М.К.: Тогда это считалось подарком. Отец был совершенно ни в чём не замешан. Арестовали и судили его потому, что он играл в оперном оркестре и в театре Руставели. Дирижировал в опере тогда Евгений Микеладзе, в театре Руставели главным режиссёром был Сандро Ахметели. Оба были арестованы и расстреляны. Это определило судьбу отца, музыканта, совершенно далёкого от любой политики.
М.Б.: Когда арестовали Вашего отца, Вы были совсем маленьким, помните ли что-то об этом?
М.К.: Нет, я тогда был болен, спал. Когда пришли за отцом, уводивший сказал ему: попрощайся, поцелуй сына. Отец спросил – так мне рассказывала мама: “Как же я его поцелую, ведь он проснётся. Зачем? Я же завтра вернусь”. Тогда уводивший сказал: “Поцелуй, поцелуй” – он знал, что отец не вернётся. Так оно и было.
Мать долго не рассказывала мне о судьбе отца. Мне было уже тринадцать, когда она сказала: “Ты уже достаточно взрослый, чтобы знать: отец осуждён на поселение”. Помню, я заплакал. Мы ели суп, и слёзы падали в суп.
М.Б.: Атмосфера была соответствующая. Об отце Вы долгое время не знали ничего. Славословием вождям – Отцу Народов и другим “вождям” был, что называется, пропитан воздух. История с Вашим первым стихотворением вписывается в эту атмосферу.
М.К.: (смеётся) Было такое. У нас был замечательный класс, в нём учились и дети репрессированных, и, например, сын тогдашнего первого секретаря ЦК Кандида Чарквиани. Может быть, из-за этого уровень преподавания был очень высоким. Классная комната, в которой мы во втором классе учились, называлась “Сталинской”. Увешана она была портретами вождей. Нас, так сказать, растили в тени этих вождей. Поэтому, когда нам дали задание написать стихотворение, почти все написали о вождях. Я написал о Берия.
Был я своим достижением горд. Еле дождался матери. Она работала концертмейстером в нескольких местах – в консерватории, в десятилетке, в оперном театре – и приходила домой поздно. Когда она пришла, первое, что я сказал: “Я написал стихотворение”. “Прочти”. Я начал читать, прочёл первую строфу, после чего мама сказала: “Чтобы я больше не слышала, что ты пишешь какие-либо стихотворения”. Это был её ответ не только на то, что случилось в нашей семье, но и на то, что творилось тогда вокруг, во всём Советском Союзе.
В связи с этим мне вспоминается разговор, услышанный мной ребёнком. Я сижу под столом, покрытом широкой бархатной скатертью, играю в танкиста. За столом – дочь Какуца Чолокашвили 7 и тётя моей мамы. 1941-й год. Война. Говорили по-русски. Единственное, что мне запомнилось, было: кто-то из них сказал: “Гитлер, конечно, людоед”. В этот момент вмешалась моя бабушка: “Но по сравнению с нашим он вегетарианец”.

------------------------------

Цель задания: По фрагменту для чтения объясните в одном–трёх предложениях, почему почти все ученики второго класса написали стихотворение о вождях. Записи здесь ни при чём.

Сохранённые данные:
------------------------------

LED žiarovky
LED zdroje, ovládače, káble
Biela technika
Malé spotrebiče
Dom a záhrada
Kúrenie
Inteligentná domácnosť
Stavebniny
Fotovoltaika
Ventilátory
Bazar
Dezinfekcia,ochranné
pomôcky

------------------------------

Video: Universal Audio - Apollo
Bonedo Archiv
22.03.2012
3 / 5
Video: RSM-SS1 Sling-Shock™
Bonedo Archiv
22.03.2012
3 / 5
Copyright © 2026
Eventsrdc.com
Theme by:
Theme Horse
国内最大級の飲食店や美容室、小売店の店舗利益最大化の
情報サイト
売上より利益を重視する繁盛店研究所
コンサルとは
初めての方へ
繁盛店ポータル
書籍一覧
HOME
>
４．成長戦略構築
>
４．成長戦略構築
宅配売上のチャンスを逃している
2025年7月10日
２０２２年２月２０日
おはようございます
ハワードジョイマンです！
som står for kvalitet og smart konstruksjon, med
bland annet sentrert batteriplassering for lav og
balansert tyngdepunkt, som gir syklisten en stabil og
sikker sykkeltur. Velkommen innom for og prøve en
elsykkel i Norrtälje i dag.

------------------------------

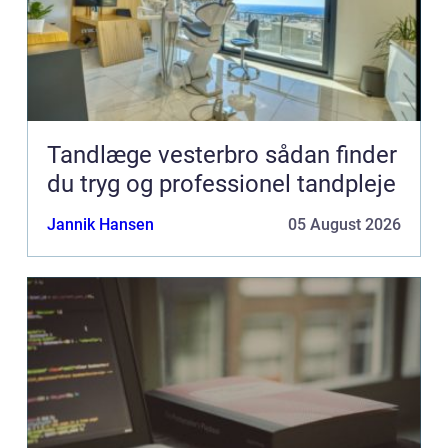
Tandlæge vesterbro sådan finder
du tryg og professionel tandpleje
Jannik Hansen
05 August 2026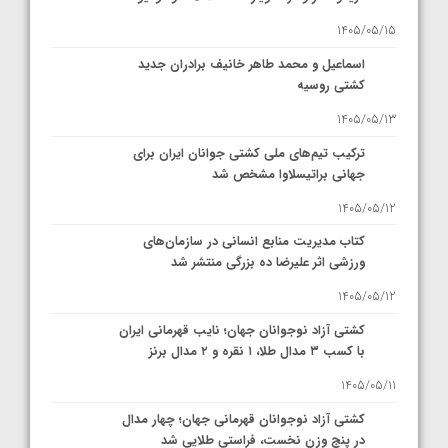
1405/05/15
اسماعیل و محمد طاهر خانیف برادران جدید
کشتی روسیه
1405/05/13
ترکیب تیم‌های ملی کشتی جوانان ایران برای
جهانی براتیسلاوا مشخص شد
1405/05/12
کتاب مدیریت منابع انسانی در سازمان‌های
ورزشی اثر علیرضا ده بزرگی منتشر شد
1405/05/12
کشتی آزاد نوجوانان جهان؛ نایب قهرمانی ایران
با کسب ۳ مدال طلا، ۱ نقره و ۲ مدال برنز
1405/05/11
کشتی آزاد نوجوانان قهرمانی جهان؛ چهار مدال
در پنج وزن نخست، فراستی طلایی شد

------------------------------

Ожидаемый ответ: Класс, где они учились, назывался «Сталинским» и был увешан портретами вождей: детей растили в тени этих вождей. Поэтому, получив задание написать стихотворение, почти все написали о вождях.